E enquanto eu não quero resumir o livro (em parte porque eu já falei sobre ele há um bom tempo e em parte porque os autores escreveram um livro excelente que merece ser lido e que é bem curto e de fácil compreensão e explicaria muito mais que eu seria capaz), eu preciso ilustrar de maneira altamente clara o assunto com algo que eu mesmo vi sem a menor dificuldade.
A edição 'Natal nas Montanhas' do Pato Donald reúne histórias de 1947/1948, e enquanto a história que dá nome ao título não traz nada demais, já a segunda história com um retrato nada agradável da América Latina (sabe, vários personagens falando palavras em espanhol com sombreros altamente preguiçosos tirando siestas ao invés de trabalhar), mas é um pouco mais adiante no volume em que vemos o protagonista viajando para a Austrália em que algo realmente bizarro acontece, e, algo tão bizarro que mesmo os editores precisam mencionar.

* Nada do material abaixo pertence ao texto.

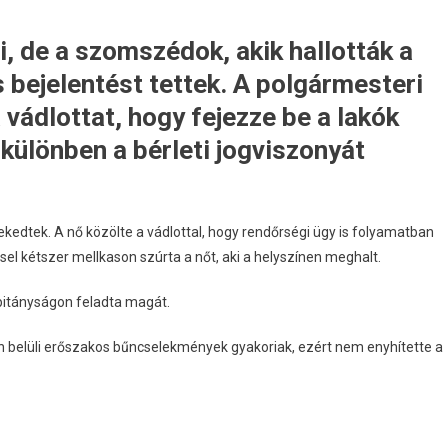
, de a szomszédok, akik hallották a
 bejelentést tettek. A polgármesteri
a vádlottat, hogy fejezze be a lakók
különben a bérleti jogviszonyát
kedtek. A nő közölte a vádlottal, hogy rendőrségi ügy is folyamatban
el kétszer mellkason szúrta a nőt, aki a helyszínen meghalt.
itányságon feladta magát.
on belüli erőszakos bűncselekmények gyakoriak, ezért nem enyhítette a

Sim, existe um espaço ao final da edição em que são feitos pequenos comentários sobre as histórias, geralmente pequenas notas de rodapé e curiosidades, algo que é prática comum na indústria mas que honestamente pouco ou nada agrega à compreensão do material. No caso em questão para falar da história logo de cara já é citado justamente Para Ler o Pato Donald de Ariel Dorfman, como maneira clara de reconhecer o elefante na sala, mas desviar o foco rapidamente e fingir que nada disso é importante.
Qual o problema você me pergunta? Bem, em uma série em que os animais (camundongos, patos e cães) representam pessoas, sendo que ainda existem animas efetivamente (Mickey possui um cachorro, e nesse volume Donald comemora o dia de Ação de Graças com sua família comendo peru, inclusive caçando um), mas não existem humanos nessas histórias e universo. Existem animais antropomorfizados (que tem características humanas) e existem animais genuinamente animais (que agem tão somente como animais).
O que Donald encontra na Austrália? Aborígenes negros da Austrália, e, eles são retratados com traços humanos, mas, isso vai contra a lógica interna deste universo que eu acabei de descrever no parágrafo anterior pois efetivamente não existem humanos nas histórias de Mickey, Donald e companhia. Então o que isso significa...? De maneira bem racista e clara, que estas pessoas, estes aborígenes não são vistos como pessoas mas tão somente animais, e por isso retratados como tal, mesmo que falem ou se comuniquem ou utilizem ferramentas e armas.
E enquanto talvez Carl Barks, Don Rosa e outros artistas e criadores da Disney não necessariamente fossem racistas, e eu nem estou inferindo isso (até porque pareceria que eu passo pano quando menciono gente como Will Eisner ou Hergé de maneira positiva, mas, vale lembrar que são casos bem diferentes, incluindo o fato que Hergé trabalhava em um jornal basicamente nazista quando produzia as primeiras histórias do personagem, e mesmo assim os casos polêmicos são bem mais pontuais), temos que olhar que nos quase 75 anos desde a publicação desta ou outras tantas, tantas, tantas e tantas histórias, não é como se a casa do camundongo tivesse feito qualquer esforço de mudança além de uma nota ridícula, inócua e patética no início de filmes e encadernados. Ou, francamente, aprendido alguma coisa.
E esse é o problema (da) Disney. Fingir remorso somente para conseguir acesso mais rapidamente à sua carteira.